WHAT TO PRODUCE: Copy all data exactly. Skip pictures.

MATERIALS PROVIDED:
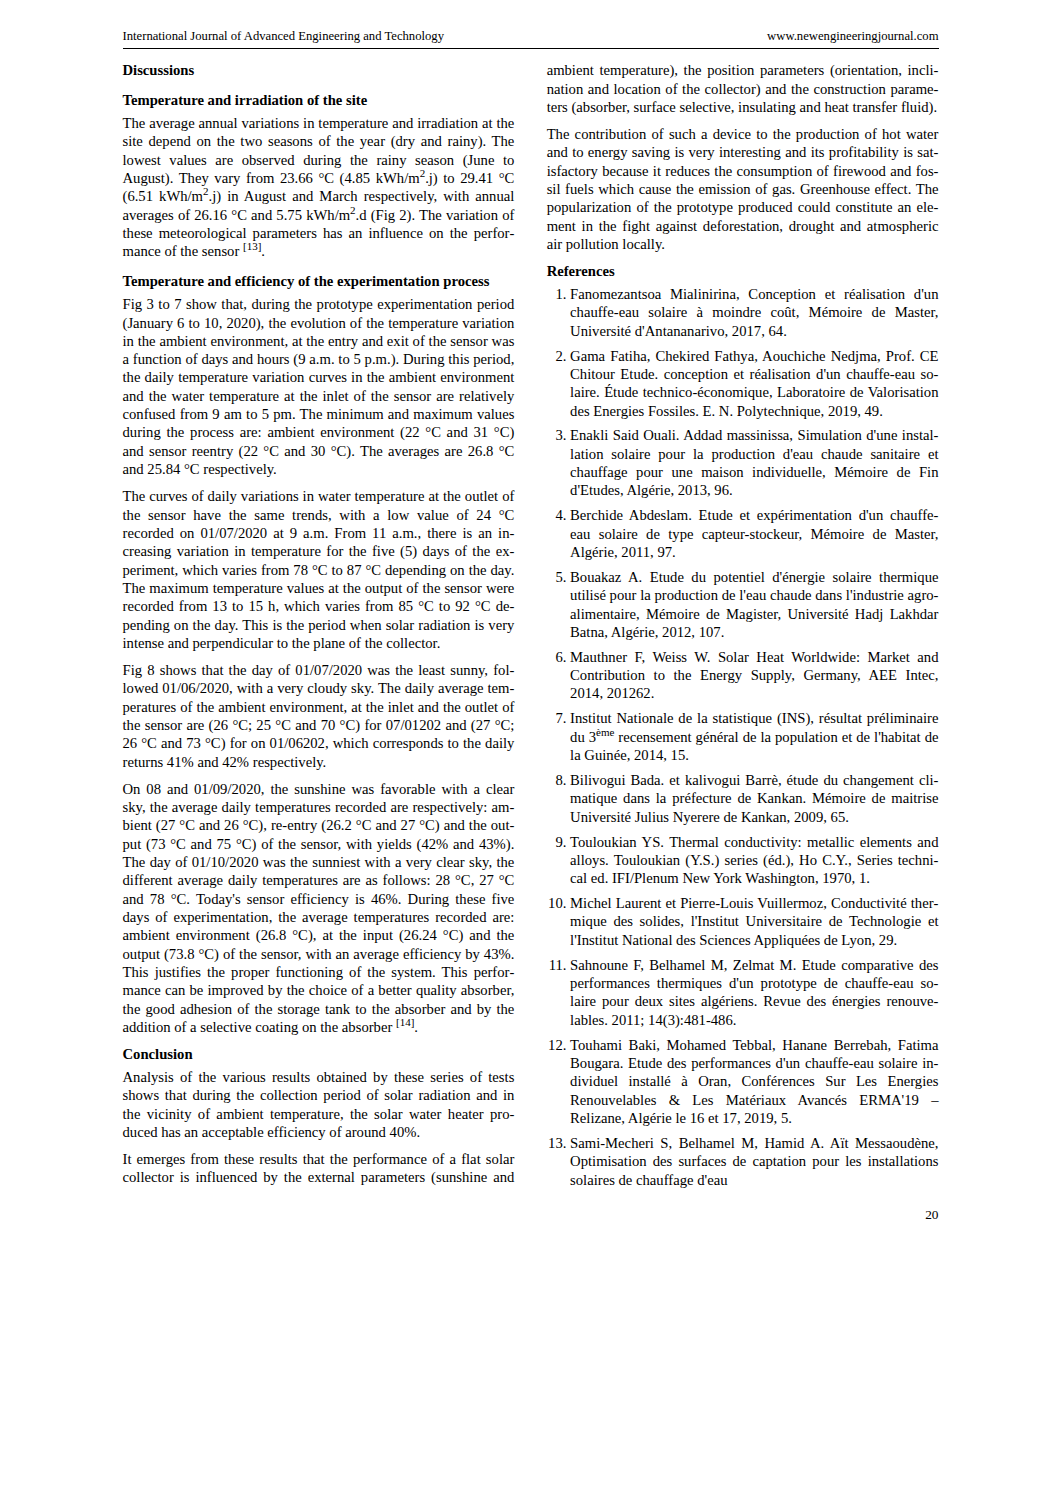International Journal of Advanced Engineering and Technology www.newengineeringjournal.com
Discussions
Temperature and irradiation of the site
The average annual variations in temperature and irradiation at the site depend on the two seasons of the year (dry and rainy). The lowest values are observed during the rainy season (June to August). They vary from 23.66 °C (4.85 kWh/m2.j) to 29.41 °C (6.51 kWh/m2.j) in August and March respectively, with annual averages of 26.16 °C and 5.75 kWh/m2.d (Fig 2). The variation of these meteorological parameters has an influence on the performance of the sensor [13].
Temperature and efficiency of the experimentation process
Fig 3 to 7 show that, during the prototype experimentation period (January 6 to 10, 2020), the evolution of the temperature variation in the ambient environment, at the entry and exit of the sensor was a function of days and hours (9 a.m. to 5 p.m.). During this period, the daily temperature variation curves in the ambient environment and the water temperature at the inlet of the sensor are relatively confused from 9 am to 5 pm. The minimum and maximum values during the process are: ambient environment (22 °C and 31 °C) and sensor reentry (22 °C and 30 °C). The averages are 26.8 °C and 25.84 °C respectively.
The curves of daily variations in water temperature at the outlet of the sensor have the same trends, with a low value of 24 °C recorded on 01/07/2020 at 9 a.m. From 11 a.m., there is an increasing variation in temperature for the five (5) days of the experiment, which varies from 78 °C to 87 °C depending on the day. The maximum temperature values at the output of the sensor were recorded from 13 to 15 h, which varies from 85 °C to 92 °C depending on the day. This is the period when solar radiation is very intense and perpendicular to the plane of the collector.
Fig 8 shows that the day of 01/07/2020 was the least sunny, followed 01/06/2020, with a very cloudy sky. The daily average temperatures of the ambient environment, at the inlet and the outlet of the sensor are (26 °C; 25 °C and 70 °C) for 07/01202 and (27 °C; 26 °C and 73 °C) for on 01/06202, which corresponds to the daily returns 41% and 42% respectively.
On 08 and 01/09/2020, the sunshine was favorable with a clear sky, the average daily temperatures recorded are respectively: ambient (27 °C and 26 °C), re-entry (26.2 °C and 27 °C) and the output (73 °C and 75 °C) of the sensor, with yields (42% and 43%). The day of 01/10/2020 was the sunniest with a very clear sky, the different average daily temperatures are as follows: 28 °C, 27 °C and 78 °C. Today's sensor efficiency is 46%. During these five days of experimentation, the average temperatures recorded are: ambient environment (26.8 °C), at the input (26.24 °C) and the output (73.8 °C) of the sensor, with an average efficiency by 43%. This justifies the proper functioning of the system. This performance can be improved by the choice of a better quality absorber, the good adhesion of the storage tank to the absorber and by the addition of a selective coating on the absorber [14].
Conclusion
Analysis of the various results obtained by these series of tests shows that during the collection period of solar radiation and in the vicinity of ambient temperature, the solar water heater produced has an acceptable efficiency of around 40%.
It emerges from these results that the performance of a flat solar collector is influenced by the external parameters (sunshine and ambient temperature), the position parameters (orientation, inclination and location of the collector) and the construction parameters (absorber, surface selective, insulating and heat transfer fluid).
The contribution of such a device to the production of hot water and to energy saving is very interesting and its profitability is satisfactory because it reduces the consumption of firewood and fossil fuels which cause the emission of gas. Greenhouse effect. The popularization of the prototype produced could constitute an element in the fight against deforestation, drought and atmospheric air pollution locally.
References
Fanomezantsoa Mialinirina, Conception et réalisation d'un chauffe-eau solaire à moindre coût, Mémoire de Master, Université d'Antananarivo, 2017, 64.
Gama Fatiha, Chekired Fathya, Aouchiche Nedjma, Prof. CE Chitour Etude. conception et réalisation d'un chauffe-eau solaire. Étude technico-économique, Laboratoire de Valorisation des Energies Fossiles. E. N. Polytechnique, 2019, 49.
Enakli Said Ouali. Addad massinissa, Simulation d'une installation solaire pour la production d'eau chaude sanitaire et chauffage pour une maison individuelle, Mémoire de Fin d'Etudes, Algérie, 2013, 96.
Berchide Abdeslam. Etude et expérimentation d'un chauffe-eau solaire de type capteur-stockeur, Mémoire de Master, Algérie, 2011, 97.
Bouakaz A. Etude du potentiel d'énergie solaire thermique utilisé pour la production de l'eau chaude dans l'industrie agro-alimentaire, Mémoire de Magister, Université Hadj Lakhdar Batna, Algérie, 2012, 107.
Mauthner F, Weiss W. Solar Heat Worldwide: Market and Contribution to the Energy Supply, Germany, AEE Intec, 2014, 201262.
Institut Nationale de la statistique (INS), résultat préliminaire du 3ème recensement général de la population et de l'habitat de la Guinée, 2014, 15.
Bilivogui Bada. et kalivogui Barrè, étude du changement climatique dans la préfecture de Kankan. Mémoire de maitrise Université Julius Nyerere de Kankan, 2009, 65.
Touloukian YS. Thermal conductivity: metallic elements and alloys. Touloukian (Y.S.) series (éd.), Ho C.Y., Series technical ed. IFI/Plenum New York Washington, 1970, 1.
Michel Laurent et Pierre-Louis Vuillermoz, Conductivité thermique des solides, l'Institut Universitaire de Technologie et l'Institut National des Sciences Appliquées de Lyon, 29.
Sahnoune F, Belhamel M, Zelmat M. Etude comparative des performances thermiques d'un prototype de chauffe-eau solaire pour deux sites algériens. Revue des énergies renouvelables. 2011; 14(3):481-486.
Touhami Baki, Mohamed Tebbal, Hanane Berrebah, Fatima Bougara. Etude des performances d'un chauffe-eau solaire individuel installé à Oran, Conférences Sur Les Energies Renouvelables & Les Matériaux Avancés ERMA'19 – Relizane, Algérie le 16 et 17, 2019, 5.
Sami-Mecheri S, Belhamel M, Hamid A. Aït Messaoudène, Optimisation des surfaces de captation pour les installations solaires de chauffage d'eau
20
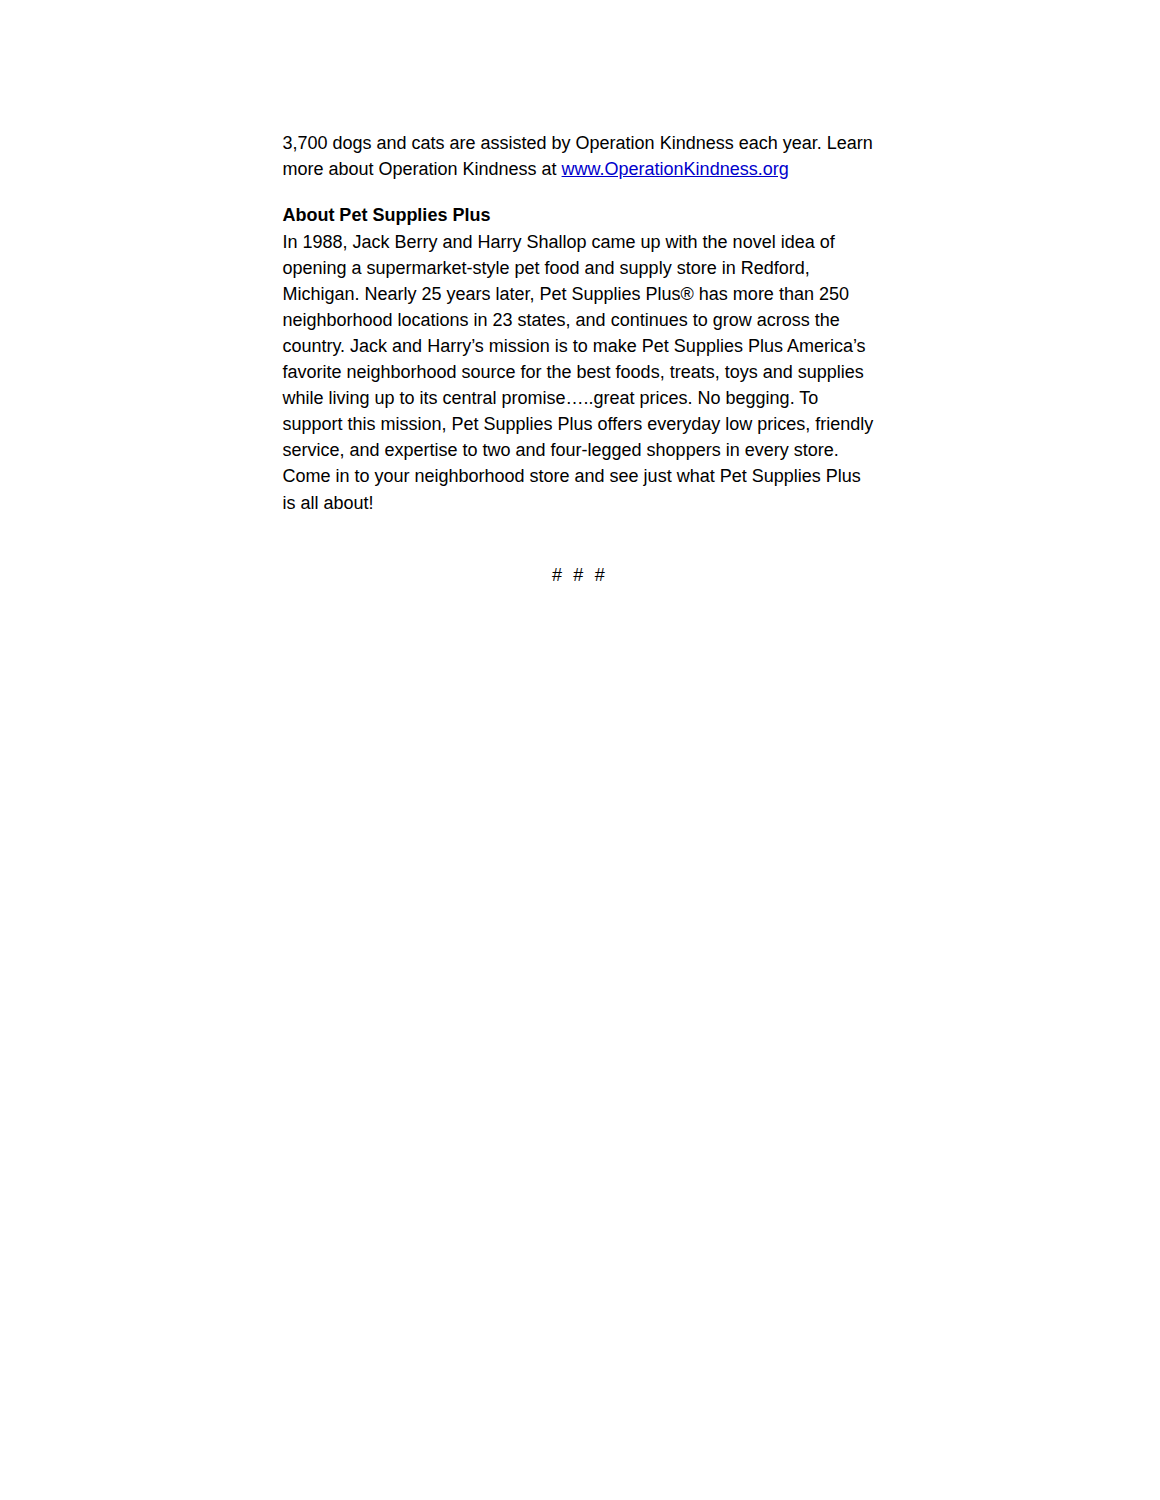3,700 dogs and cats are assisted by Operation Kindness each year. Learn more about Operation Kindness at www.OperationKindness.org
About Pet Supplies Plus
In 1988, Jack Berry and Harry Shallop came up with the novel idea of opening a supermarket-style pet food and supply store in Redford, Michigan. Nearly 25 years later, Pet Supplies Plus® has more than 250 neighborhood locations in 23 states, and continues to grow across the country. Jack and Harry’s mission is to make Pet Supplies Plus America’s favorite neighborhood source for the best foods, treats, toys and supplies while living up to its central promise…..great prices. No begging. To support this mission, Pet Supplies Plus offers everyday low prices, friendly service, and expertise to two and four-legged shoppers in every store. Come in to your neighborhood store and see just what Pet Supplies Plus is all about!
# # #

OUTPUT OF THE EXERCISE:
International Journal of Advanced Engineering and Technology www.newengineeringjournal.com
Discussions
Temperature and irradiation of the site
The average annual variations in temperature and irradiation at the site depend on the two seasons of the year (dry and rainy). The lowest values are observed during the rainy season (June to August). They vary from 23.66 °C (4.85 kWh/m2.j) to 29.41 °C (6.51 kWh/m2.j) in August and March respectively, with annual averages of 26.16 °C and 5.75 kWh/m2.d (Fig 2). The variation of these meteorological parameters has an influence on the performance of the sensor [13].
Temperature and efficiency of the experimentation process
Fig 3 to 7 show that, during the prototype experimentation period (January 6 to 10, 2020), the evolution of the temperature variation in the ambient environment, at the entry and exit of the sensor was a function of days and hours (9 a.m. to 5 p.m.). During this period, the daily temperature variation curves in the ambient environment and the water temperature at the inlet of the sensor are relatively confused from 9 am to 5 pm. The minimum and maximum values during the process are: ambient environment (22 °C and 31 °C) and sensor reentry (22 °C and 30 °C). The averages are 26.8 °C and 25.84 °C respectively.
The curves of daily variations in water temperature at the outlet of the sensor have the same trends, with a low value of 24 °C recorded on 01/07/2020 at 9 a.m. From 11 a.m., there is an increasing variation in temperature for the five (5) days of the experiment, which varies from 78 °C to 87 °C depending on the day. The maximum temperature values at the output of the sensor were recorded from 13 to 15 h, which varies from 85 °C to 92 °C depending on the day. This is the period when solar radiation is very intense and perpendicular to the plane of the collector.
Fig 8 shows that the day of 01/07/2020 was the least sunny, followed 01/06/2020, with a very cloudy sky. The daily average temperatures of the ambient environment, at the inlet and the outlet of the sensor are (26 °C; 25 °C and 70 °C) for 07/01202 and (27 °C; 26 °C and 73 °C) for on 01/06202, which corresponds to the daily returns 41% and 42% respectively.
On 08 and 01/09/2020, the sunshine was favorable with a clear sky, the average daily temperatures recorded are respectively: ambient (27 °C and 26 °C), re-entry (26.2 °C and 27 °C) and the output (73 °C and 75 °C) of the sensor, with yields (42% and 43%). The day of 01/10/2020 was the sunniest with a very clear sky, the different average daily temperatures are as follows: 28 °C, 27 °C and 78 °C. Today's sensor efficiency is 46%. During these five days of experimentation, the average temperatures recorded are: ambient environment (26.8 °C), at the input (26.24 °C) and the output (73.8 °C) of the sensor, with an average efficiency by 43%. This justifies the proper functioning of the system. This performance can be improved by the choice of a better quality absorber, the good adhesion of the storage tank to the absorber and by the addition of a selective coating on the absorber [14].
Conclusion
Analysis of the various results obtained by these series of tests shows that during the collection period of solar radiation and in the vicinity of ambient temperature, the solar water heater produced has an acceptable efficiency of around 40%.
It emerges from these results that the performance of a flat solar collector is influenced by the external parameters (sunshine and ambient temperature), the position parameters (orientation, inclination and location of the collector) and the construction parameters (absorber, surface selective, insulating and heat transfer fluid).
The contribution of such a device to the production of hot water and to energy saving is very interesting and its profitability is satisfactory because it reduces the consumption of firewood and fossil fuels which cause the emission of gas. Greenhouse effect. The popularization of the prototype produced could constitute an element in the fight against deforestation, drought and atmospheric air pollution locally.
References
Fanomezantsoa Mialinirina, Conception et réalisation d'un chauffe-eau solaire à moindre coût, Mémoire de Master, Université d'Antananarivo, 2017, 64.
Gama Fatiha, Chekired Fathya, Aouchiche Nedjma, Prof. CE Chitour Etude. conception et réalisation d'un chauffe-eau solaire. Étude technico-économique, Laboratoire de Valorisation des Energies Fossiles. E. N. Polytechnique, 2019, 49.
Enakli Said Ouali. Addad massinissa, Simulation d'une installation solaire pour la production d'eau chaude sanitaire et chauffage pour une maison individuelle, Mémoire de Fin d'Etudes, Algérie, 2013, 96.
Berchide Abdeslam. Etude et expérimentation d'un chauffe-eau solaire de type capteur-stockeur, Mémoire de Master, Algérie, 2011, 97.
Bouakaz A. Etude du potentiel d'énergie solaire thermique utilisé pour la production de l'eau chaude dans l'industrie agro-alimentaire, Mémoire de Magister, Université Hadj Lakhdar Batna, Algérie, 2012, 107.
Mauthner F, Weiss W. Solar Heat Worldwide: Market and Contribution to the Energy Supply, Germany, AEE Intec, 2014, 201262.
Institut Nationale de la statistique (INS), résultat préliminaire du 3ème recensement général de la population et de l'habitat de la Guinée, 2014, 15.
Bilivogui Bada. et kalivogui Barrè, étude du changement climatique dans la préfecture de Kankan. Mémoire de maitrise Université Julius Nyerere de Kankan, 2009, 65.
Touloukian YS. Thermal conductivity: metallic elements and alloys. Touloukian (Y.S.) series (éd.), Ho C.Y., Series technical ed. IFI/Plenum New York Washington, 1970, 1.
Michel Laurent et Pierre-Louis Vuillermoz, Conductivité thermique des solides, l'Institut Universitaire de Technologie et l'Institut National des Sciences Appliquées de Lyon, 29.
Sahnoune F, Belhamel M, Zelmat M. Etude comparative des performances thermiques d'un prototype de chauffe-eau solaire pour deux sites algériens. Revue des énergies renouvelables. 2011; 14(3):481-486.
Touhami Baki, Mohamed Tebbal, Hanane Berrebah, Fatima Bougara. Etude des performances d'un chauffe-eau solaire individuel installé à Oran, Conférences Sur Les Energies Renouvelables & Les Matériaux Avancés ERMA'19 – Relizane, Algérie le 16 et 17, 2019, 5.
Sami-Mecheri S, Belhamel M, Hamid A. Aït Messaoudène, Optimisation des surfaces de captation pour les installations solaires de chauffage d'eau
20
3,700 dogs and cats are assisted by Operation Kindness each year. Learn more about Operation Kindness at www.OperationKindness.org
About Pet Supplies Plus
In 1988, Jack Berry and Harry Shallop came up with the novel idea of opening a supermarket-style pet food and supply store in Redford, Michigan. Nearly 25 years later, Pet Supplies Plus® has more than 250 neighborhood locations in 23 states, and continues to grow across the country. Jack and Harry’s mission is to make Pet Supplies Plus America’s favorite neighborhood source for the best foods, treats, toys and supplies while living up to its central promise…..great prices. No begging. To support this mission, Pet Supplies Plus offers everyday low prices, friendly service, and expertise to two and four-legged shoppers in every store. Come in to your neighborhood store and see just what Pet Supplies Plus is all about!
# # #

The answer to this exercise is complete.